#### DATA TO PROCESS
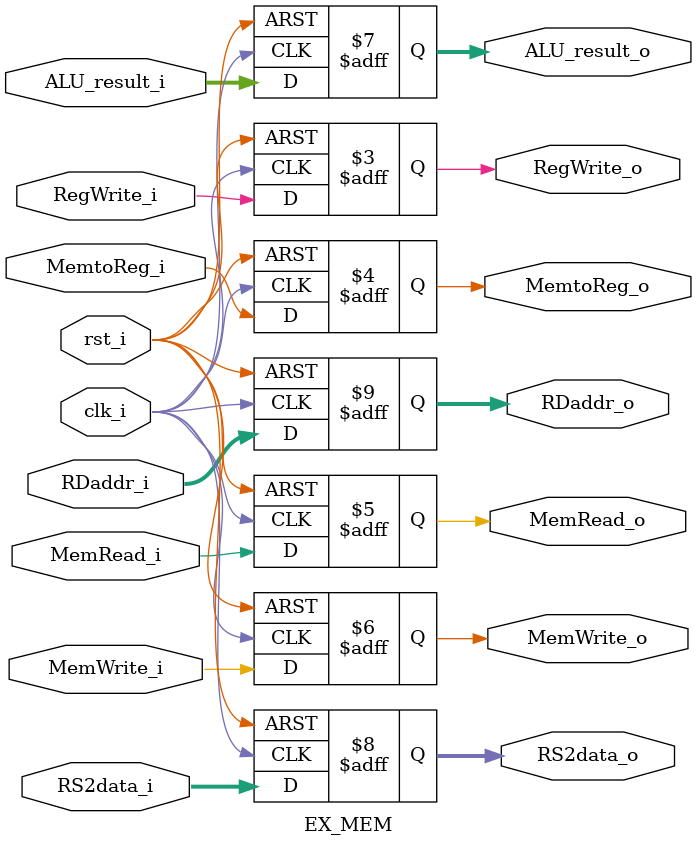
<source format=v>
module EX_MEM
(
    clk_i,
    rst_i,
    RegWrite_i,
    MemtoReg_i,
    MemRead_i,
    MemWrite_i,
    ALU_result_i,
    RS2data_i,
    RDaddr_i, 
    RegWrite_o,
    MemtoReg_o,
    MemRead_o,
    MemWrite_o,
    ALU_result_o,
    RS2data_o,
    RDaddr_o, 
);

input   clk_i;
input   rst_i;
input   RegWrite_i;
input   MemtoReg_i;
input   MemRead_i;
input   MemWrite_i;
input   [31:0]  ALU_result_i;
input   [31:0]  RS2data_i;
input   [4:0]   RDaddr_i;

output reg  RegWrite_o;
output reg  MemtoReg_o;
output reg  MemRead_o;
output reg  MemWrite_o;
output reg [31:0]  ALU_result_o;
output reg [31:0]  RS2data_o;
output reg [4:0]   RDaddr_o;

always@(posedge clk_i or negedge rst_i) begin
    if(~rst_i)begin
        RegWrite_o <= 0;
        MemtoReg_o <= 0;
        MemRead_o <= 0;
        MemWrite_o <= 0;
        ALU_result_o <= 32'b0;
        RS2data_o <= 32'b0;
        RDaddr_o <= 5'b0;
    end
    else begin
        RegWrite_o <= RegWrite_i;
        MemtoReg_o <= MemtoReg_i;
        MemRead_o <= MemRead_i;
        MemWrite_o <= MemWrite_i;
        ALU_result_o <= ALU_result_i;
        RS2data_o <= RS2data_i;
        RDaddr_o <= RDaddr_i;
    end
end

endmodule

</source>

#### TO DO
Only the lines from the one with "MemRead_o <= MemRead_i;" through the end of the data belong in the answer, each reproduced exactly.

#### RESULT OF THIS EXERCISE
        MemRead_o <= MemRead_i;
        MemWrite_o <= MemWrite_i;
        ALU_result_o <= ALU_result_i;
        RS2data_o <= RS2data_i;
        RDaddr_o <= RDaddr_i;
    end
end

endmodule

</source>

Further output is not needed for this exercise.